43:58 William: So that's kind of where Cython came from and I think it's been steadily progressing over the years, very often there are things that come along which kind of sound like they do something similar, but Cyhton is just so battle tested and no matter what, like you want to write some fast code you can use from Python and you are willing to understand the basics of C data types you can write, you can use Cython and do it, and get it done, and if you want to make some code that is usable from C or C++, like a C or C++ library available to Python with no overhead then you can do that via Cython. So it's very different in SWIG- standard wrapper and interface generator where SWIG will automatically take a C++ library and make it usable for Python but there is some Python code between the C++ library and you and that slows things down a lot. So, with Cython we do things like make it so you can use a third party library that provides basic arithmetic addition and multiplication saying a finite filed, and we can make that so it's very fast, so it just takes on the order of a 100 nanoseconds to do additions and multiplications. So it really eliminates overhead and makes using very low level C code possible.

45:09 Michael: Yeah, that's really awesome, how applicable is that in general, is this something you would only use on math or you've got like a web service back end and there is a section that needs to go faster? Would Cython be something you might consider?
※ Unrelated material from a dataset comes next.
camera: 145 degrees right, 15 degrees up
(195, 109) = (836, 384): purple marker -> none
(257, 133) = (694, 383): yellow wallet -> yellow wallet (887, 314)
45:21 William: I think it's really aim towards very compute heavy loads, so like it doesn't help much if your problem is IO bound, and then like the new Python async stuff is probably way more useful, something like twisting, so it's really all about compute heavy, non asynchronous- you have asynchronous thing, like the for loop or you have a double nested for loop that is doing some calculation in the inside, you want to make that one part really fast, as fast as you could possible write in C, that's what Cython lets you do.

45:56 Michael. Ok, very cool.

45:58 William: And that's the sort of thing that comes up a lot, in math programming.
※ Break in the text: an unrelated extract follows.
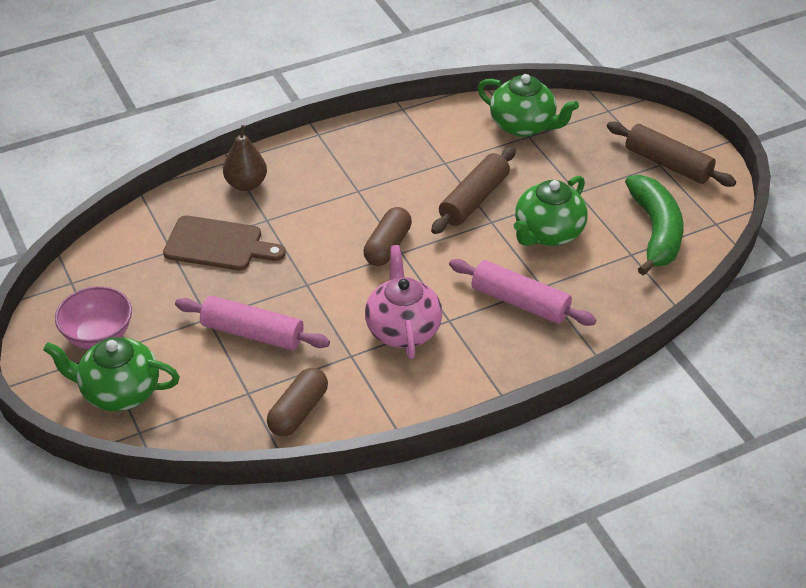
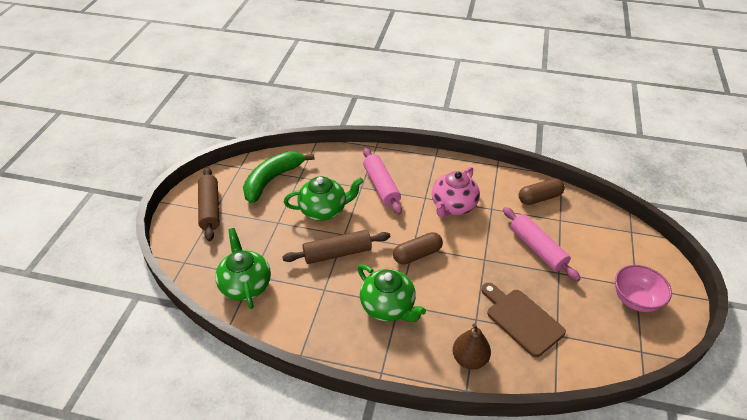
camera: 140 degrees left, 0 degrees up
(119, 392) = (635, 258): green teapot -> green teapot (388, 307)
46:01 Michael: Yeah, of course it does. Matrix, multiplies and all sorts of things right. So, the sort of next step that you might take this whole project is rather than having people download 800 MB of all those packages and run it locally, just fire up a web browser, and so you started cloud.sagemath.com, right?
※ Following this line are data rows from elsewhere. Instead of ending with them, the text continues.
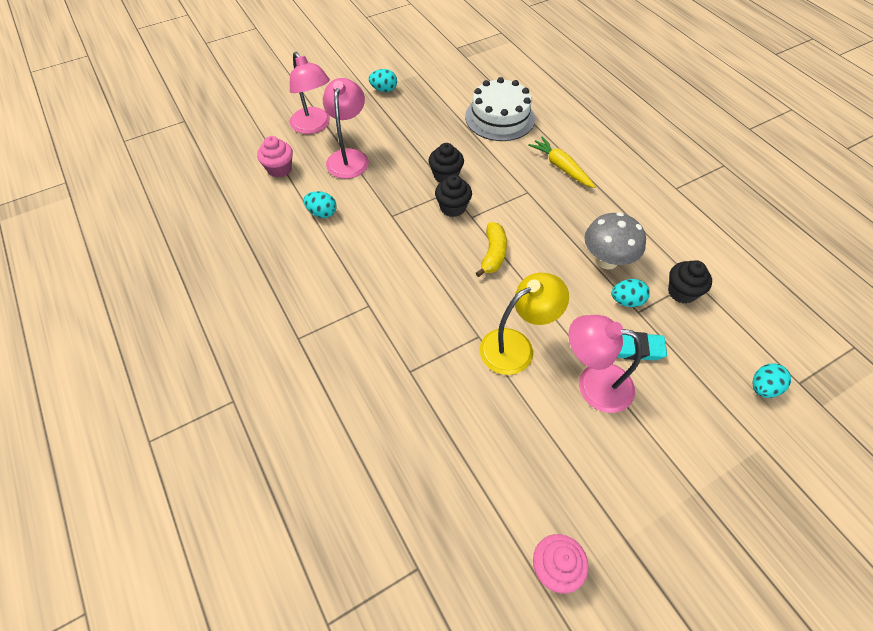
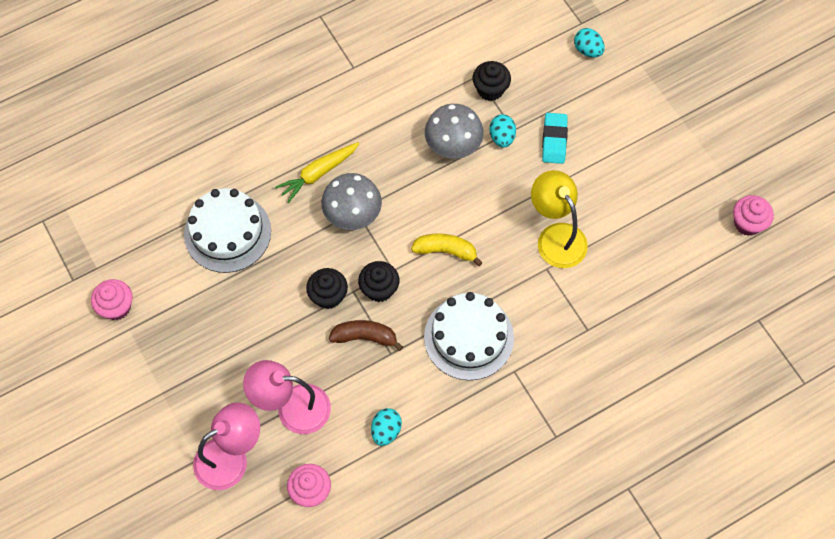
camera: 90 degrees left, 10 degrees up
(384, 89) = (160, 373): turquoise egg -> none
(405, 270) = (469, 337): none -> white cake
(407, 199) = (365, 337): none -> brown banana
(435, 67) = (116, 307): none -> pink cupcake
(522, 189) = (353, 216): none -> grey mushroom
(593, 384) = (592, 177): pink lamp -> none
46:21 William: Yes, I started that in 2013, and my initial motivation was that I had been teaching courses for just repeatedly every year for about a decade to undergraduates, on how to use open source math software for kind of math, so I get kind of 40, or 50 math cs stats econ undergrads and the whole course is about how to program in Python, how to program in Cython, use lots of functionality from Sage, use Numpy, use LaTex a little bit, and the installation challenges for the students were pretty bad, and so for quite a while they would often just use the Sage notebook server we had running, but that could only handle maybe a dozen people at once, and it really wasn't very scaleable. And all it did was give you Sage so you could type in Sage code and see the output, but it didn't have a terminal, it didn't have LaTex, so I decided to write something that was much more all inclusive where you could teach a whole course about anything related to basically open source scientific software and do it all in one unified place where the students in about 15 seconds are up and running, so that was the motivation, and something I've refined over the last few years, I've taught using it a couple of times now and written some research papers and a book all within Sage Math cloud and there have been several hundred other people who have been on courses using it now.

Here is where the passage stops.